■ **Activity**
Retrieve each line that contains the word "middle" from the entries below.
Segment Start: Provided data
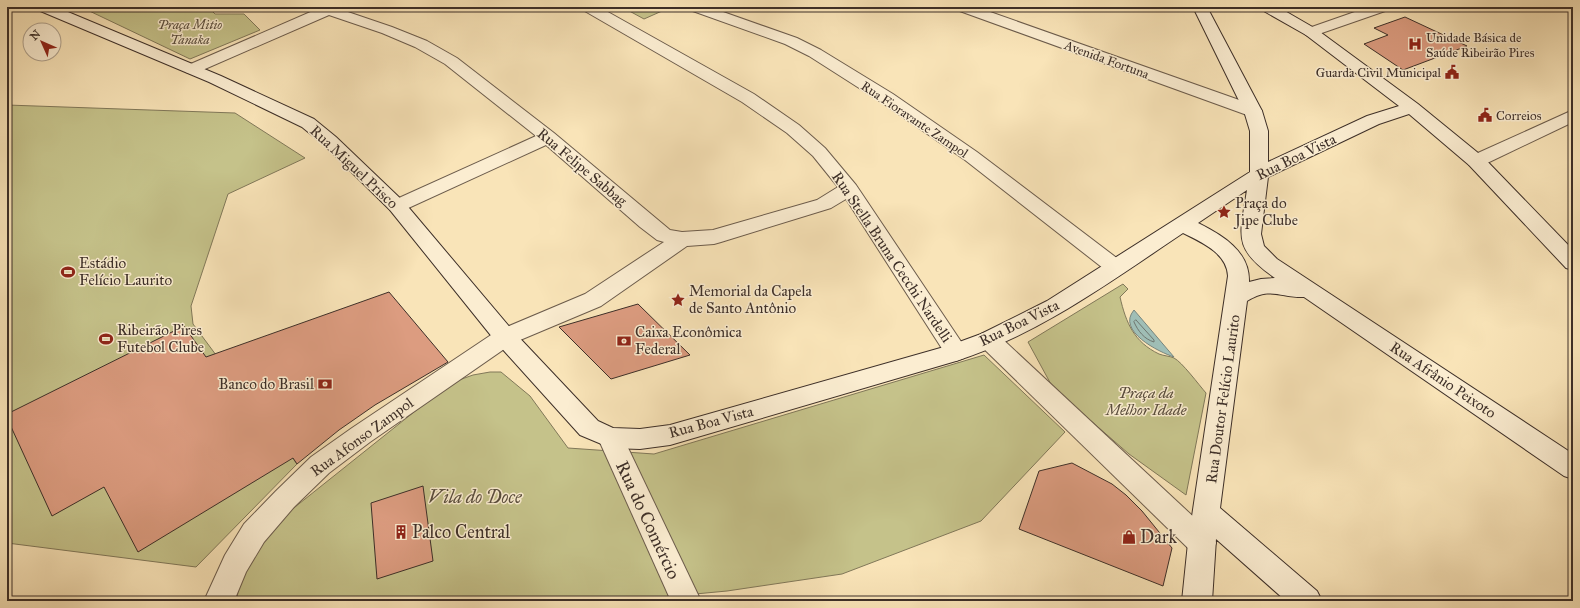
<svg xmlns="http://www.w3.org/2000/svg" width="1580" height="608" font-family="'IM FELL Great Primer',serif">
<rect width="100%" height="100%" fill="#f9e4b8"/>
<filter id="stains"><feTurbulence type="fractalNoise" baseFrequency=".005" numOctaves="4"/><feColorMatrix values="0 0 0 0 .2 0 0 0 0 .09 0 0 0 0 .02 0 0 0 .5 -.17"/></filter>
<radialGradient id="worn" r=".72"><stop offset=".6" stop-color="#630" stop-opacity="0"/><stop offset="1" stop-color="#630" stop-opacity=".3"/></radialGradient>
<g fill="#c5c28a" stroke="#817859">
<path d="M 81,7 L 208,7 L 215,14 L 244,14 L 260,30 L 190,59 Z"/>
<path d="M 622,7 L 671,7 L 644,19 Z"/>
<path d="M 7,105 L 235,113 L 305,158 L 228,194 L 191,306 L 193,324 L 297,464 L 196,567 L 7,543 Z"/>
<path d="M 1123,284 L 1128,289 L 1120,297 C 1126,323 1134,342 1159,354 C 1164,356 1170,356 1174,358 C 1182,362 1199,385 1206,393 L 1186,495 L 1129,454 L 1053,388 L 1028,342 Z"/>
<path d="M 984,355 L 1065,432 L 981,521 L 842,574 L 727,591 L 621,601 L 237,600 L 240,569 L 270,527 L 434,396 L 459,380 L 473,375 L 490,372 L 501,372 L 530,396 L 568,448 L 654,454 Z"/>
</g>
<path fill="#9fbeb6" stroke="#78857d" d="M 1134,310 L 1174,357 C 1159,352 1116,331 1134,310 Z"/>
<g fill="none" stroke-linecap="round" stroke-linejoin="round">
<path stroke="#6e766f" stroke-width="1" d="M 1136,320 L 1154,340 L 1154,342 C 1144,339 1138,331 1134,322 Z"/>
</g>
<g fill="#dc9c80" stroke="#3d2f28">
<path d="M 1405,17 L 1467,46 L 1403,70 L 1364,44 L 1388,35 L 1374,28 Z"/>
<path d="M 389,292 L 448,362 L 375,405 L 339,430 L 297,464 L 293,458 L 138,552 L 104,487 L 52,516 L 7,418 L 7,414 L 184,326 L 206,357 Z"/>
<path d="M 638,304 L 690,355 L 611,379 L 559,327 Z"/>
<path d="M 1072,463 L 1112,484 L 1126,495 L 1142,511 L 1172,548 L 1163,586 L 1019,529 L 1039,471 Z"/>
<path d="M 423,486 L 433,561 L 377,579 L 371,503 Z"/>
</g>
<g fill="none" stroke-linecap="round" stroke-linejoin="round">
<defs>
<g id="street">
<path d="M 322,7 L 343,7 L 342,10 L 392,27 L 427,41 L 457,58 L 554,133 L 670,230 L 682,232 L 713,230 L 817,200 L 838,187 L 813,156 L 787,133 L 742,102 L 583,10 L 581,7 L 599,7 L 754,94 L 799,125 L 825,148 L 856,185 L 968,352 L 964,358 L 956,361 L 948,358 L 846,199 L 831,208 L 721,242 L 714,244 L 687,246 L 601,306 L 513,343 L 370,442 L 329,473 L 294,507 L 264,542 L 246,572 L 234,601 L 204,601 L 225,555 L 244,524 L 276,491 L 311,457 L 352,428 L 497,331 L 585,294 L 664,242 L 657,240 L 640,227 L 546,145 L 404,210 L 397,212 L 390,210 L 387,206 L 390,202 L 536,136 L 445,64 L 415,47 L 382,33 L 329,15 L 198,72 L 192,74 L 186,72 L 184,69 L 186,66 Z"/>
<path d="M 688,7 L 709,7 L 797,38 L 821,50 L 893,94 L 977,152 L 1122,262 L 1126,267 L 1122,272 L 1115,274 L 1108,272 L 965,160 L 881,102 L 809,56 L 785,44 L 690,10 Z"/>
<path d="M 955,7 L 976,7 L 1259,107 L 1262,111 L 1259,115 L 1253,116 L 1247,115 L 957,10 Z"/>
<path d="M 1369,7 L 1390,7 L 1388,10 L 1316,35 L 1311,37 L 1306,35 L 1303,32 L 1306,29 Z"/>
<path d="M 1573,110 L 1573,122 L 1483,165 L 1476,167 L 1469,165 L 1467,161 L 1469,157 Z"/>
<path d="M 989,331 L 997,334 L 1212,534 L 1216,543 L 1212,552 L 1202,556 L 1192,552 L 981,346 L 978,340 L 981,334 Z"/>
<path d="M 611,428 L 620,431 L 701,601 L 671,601 L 598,438 L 602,431 Z"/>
</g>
<path id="secondary" d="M 36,7 L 56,7 L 221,76 L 314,119 L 336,137 L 404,202 L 513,331 L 598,421 L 613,428 L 640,429 L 670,425 L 951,345 L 981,334 L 1047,301 L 1250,172 L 1250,131 L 1244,111 L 1193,7 L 1207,7 L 1262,111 L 1268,131 L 1268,162 L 1367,116 L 1399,106 L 1306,35 L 1262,10 L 1260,7 L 1278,7 L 1316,29 L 1418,104 L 1483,157 L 1573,250 L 1573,270 L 1566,268 L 1469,165 L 1409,114 L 1379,124 L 1268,177 L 1261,234 L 1264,246 L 1277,259 L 1573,454 L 1573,479 L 1564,476 L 1304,297 C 1280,298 1271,286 1247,301 L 1220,508 L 1317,591 L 1322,601 L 1286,601 L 1216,539 L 1212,601 L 1182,601 L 1188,543 L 1228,276 C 1227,253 1201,242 1183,233 C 1111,281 1040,334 956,361 L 670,445 L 640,449 L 611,448 L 580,435 L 497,343 L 390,210 L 324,145 L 302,127 L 209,82 L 38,10 ZM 1247,190 C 1240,237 1232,248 1275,278 L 1261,279 L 1249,282 C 1250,251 1222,235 1198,223 Z"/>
</defs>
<use href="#street" stroke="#6c5c4c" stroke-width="2"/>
<use href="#secondary" stroke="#3d2f28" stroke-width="2"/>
<use href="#street" fill="#fbedd1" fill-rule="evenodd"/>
<use href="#secondary" fill="#fbedd1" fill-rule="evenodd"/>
</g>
<defs>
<symbol id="hospital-bare" viewBox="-9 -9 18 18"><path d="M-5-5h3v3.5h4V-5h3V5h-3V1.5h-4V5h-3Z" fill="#8f2418" stroke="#fbedd1" stroke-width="2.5" paint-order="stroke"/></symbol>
<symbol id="civic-bare" viewBox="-9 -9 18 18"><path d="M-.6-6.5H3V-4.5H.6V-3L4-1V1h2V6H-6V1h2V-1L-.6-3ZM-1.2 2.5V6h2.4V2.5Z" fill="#8f2418" stroke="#fbedd1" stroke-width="2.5" paint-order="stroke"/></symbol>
<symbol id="sight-bare" viewBox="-9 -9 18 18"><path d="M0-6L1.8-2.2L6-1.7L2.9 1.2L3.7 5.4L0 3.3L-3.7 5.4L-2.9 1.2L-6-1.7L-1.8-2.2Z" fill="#8f2418" stroke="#fbedd1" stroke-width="2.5" paint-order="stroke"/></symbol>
<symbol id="stadium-bare" viewBox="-9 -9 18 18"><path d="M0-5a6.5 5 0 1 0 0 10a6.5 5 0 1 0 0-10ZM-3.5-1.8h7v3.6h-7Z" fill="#8f2418" stroke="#fbedd1" stroke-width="2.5" paint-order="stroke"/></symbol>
<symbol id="bank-bare" viewBox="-9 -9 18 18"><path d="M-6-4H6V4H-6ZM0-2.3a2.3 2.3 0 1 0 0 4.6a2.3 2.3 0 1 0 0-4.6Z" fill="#8f2418" stroke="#fbedd1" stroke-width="2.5" paint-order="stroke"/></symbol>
<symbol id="building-bare" viewBox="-9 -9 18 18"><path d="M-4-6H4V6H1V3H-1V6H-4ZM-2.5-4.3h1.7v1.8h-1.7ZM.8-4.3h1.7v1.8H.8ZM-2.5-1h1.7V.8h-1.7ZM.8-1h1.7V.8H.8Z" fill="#8f2418" stroke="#fbedd1" stroke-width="2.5" paint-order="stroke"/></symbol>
<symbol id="shop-bare" viewBox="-9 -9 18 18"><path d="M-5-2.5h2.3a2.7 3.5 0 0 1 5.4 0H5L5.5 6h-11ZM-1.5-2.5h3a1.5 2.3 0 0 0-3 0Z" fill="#8f2418" stroke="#fbedd1" stroke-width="2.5" paint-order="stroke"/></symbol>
</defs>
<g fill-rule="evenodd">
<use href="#hospital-bare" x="1405" y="34" width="20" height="20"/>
<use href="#civic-bare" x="1442" y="62" width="20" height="20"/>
<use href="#civic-bare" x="1475" y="105" width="20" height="20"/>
<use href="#sight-bare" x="1214" y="202" width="20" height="20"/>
<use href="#stadium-bare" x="58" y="262" width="20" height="20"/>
<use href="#sight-bare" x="668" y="290" width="20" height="20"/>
<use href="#stadium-bare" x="96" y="329" width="20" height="20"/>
<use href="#bank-bare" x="614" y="331" width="20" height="20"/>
<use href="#bank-bare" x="315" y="374" width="20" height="20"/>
<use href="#building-bare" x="391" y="522" width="20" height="20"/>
<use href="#shop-bare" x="1119" y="527" width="20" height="20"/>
</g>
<g text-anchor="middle" stroke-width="3" stroke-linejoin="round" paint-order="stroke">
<g font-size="13" font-style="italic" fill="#584c3c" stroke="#fbedd1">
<text x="190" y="29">Praça Mitio<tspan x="190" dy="15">Tanaka</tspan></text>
</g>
<g font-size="13" fill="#3d2f28" stroke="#fbedd1" text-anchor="start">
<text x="1426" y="42">Unidade Básica de<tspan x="1426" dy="15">Saúde Ribeirão Pires</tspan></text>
<text x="1441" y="77" text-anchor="end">Guarda Civil Municipal</text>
<text x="1496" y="120">Correios</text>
</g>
<g font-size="13" fill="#3d2f28" stroke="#fbedd1">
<text transform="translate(1107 59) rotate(20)" y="5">Avenida Fortuna</text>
<text transform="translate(915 119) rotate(34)" y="5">Rua Fioravante Zampol</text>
</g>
<g font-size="15" fill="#3d2f28" stroke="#fbedd1">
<text transform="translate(1296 157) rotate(-26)" y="5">Rua Boa Vista</text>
<text transform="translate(354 167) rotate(43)" y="5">Rua Miguel Prisco</text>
<text transform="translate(582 167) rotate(40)" y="5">Rua Felipe Sabbag</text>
<text transform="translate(892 257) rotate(56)" y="5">Rua Stella Bruna Cecchi Nardelli</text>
<text transform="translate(1019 323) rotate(-26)" y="5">Rua Boa Vista</text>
<text transform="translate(1443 380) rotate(34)" y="5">Rua Afrânio Peixoto</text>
<text transform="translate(1223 399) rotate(-82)" y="5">Rua Doutor Felício Laurito</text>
<text transform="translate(711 422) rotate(-15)" y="5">Rua Boa Vista</text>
<text transform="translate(362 437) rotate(-36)" y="5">Rua Afonso Zampol</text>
</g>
<g font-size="15" fill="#3d2f28" stroke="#fbedd1" text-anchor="start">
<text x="1235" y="208">Praça do<tspan x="1235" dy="17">Jipe Clube</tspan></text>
<text x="79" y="268">Estádio<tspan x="79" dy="17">Felício Laurito</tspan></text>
<text x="689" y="296">Memorial da Capela<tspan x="689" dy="17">de Santo Antônio</tspan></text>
<text x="117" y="335">Ribeirão Pires<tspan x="117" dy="17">Futebol Clube</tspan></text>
<text x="635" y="337">Caixa Econômica<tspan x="635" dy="17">Federal</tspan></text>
<text x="314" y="389" text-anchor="end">Banco do Brasil</text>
</g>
<g font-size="15" font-style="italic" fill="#584c3c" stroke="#fbedd1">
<text x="1146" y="398">Praça da<tspan x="1146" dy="17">Melhor Idade</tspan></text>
</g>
<g font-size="18" font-style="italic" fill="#584c3c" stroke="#fbedd1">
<text x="475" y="503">Vila do Doce</text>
</g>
<g font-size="18" fill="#3d2f28" stroke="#fbedd1">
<text transform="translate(648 520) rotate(65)" y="6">Rua do Comércio</text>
</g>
<g font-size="18" fill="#3d2f28" stroke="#fbedd1" text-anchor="start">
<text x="412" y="538">Palco Central</text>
<text x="1140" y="543">Dark</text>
</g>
</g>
<rect width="1580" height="608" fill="none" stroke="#f9e4b8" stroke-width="24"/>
<rect x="8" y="8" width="1564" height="592" fill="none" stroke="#3d2f28" stroke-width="2"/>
<rect x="12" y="12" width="1556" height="584" fill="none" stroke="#3d2f28"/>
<g transform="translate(42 42) rotate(315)"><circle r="19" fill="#fbedd1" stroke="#afa18d"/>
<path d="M0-3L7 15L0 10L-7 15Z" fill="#8f2418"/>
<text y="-6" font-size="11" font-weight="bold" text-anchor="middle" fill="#3d2f28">N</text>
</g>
<rect width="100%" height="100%" filter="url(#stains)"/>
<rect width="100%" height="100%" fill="url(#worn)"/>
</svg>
Segment End: Provided data
■ **Exercise solution**
<g text-anchor="middle" stroke-width="3" stroke-linejoin="round" paint-order="stroke">
<text y="-6" font-size="11" font-weight="bold" text-anchor="middle" fill="#3d2f28">N</text>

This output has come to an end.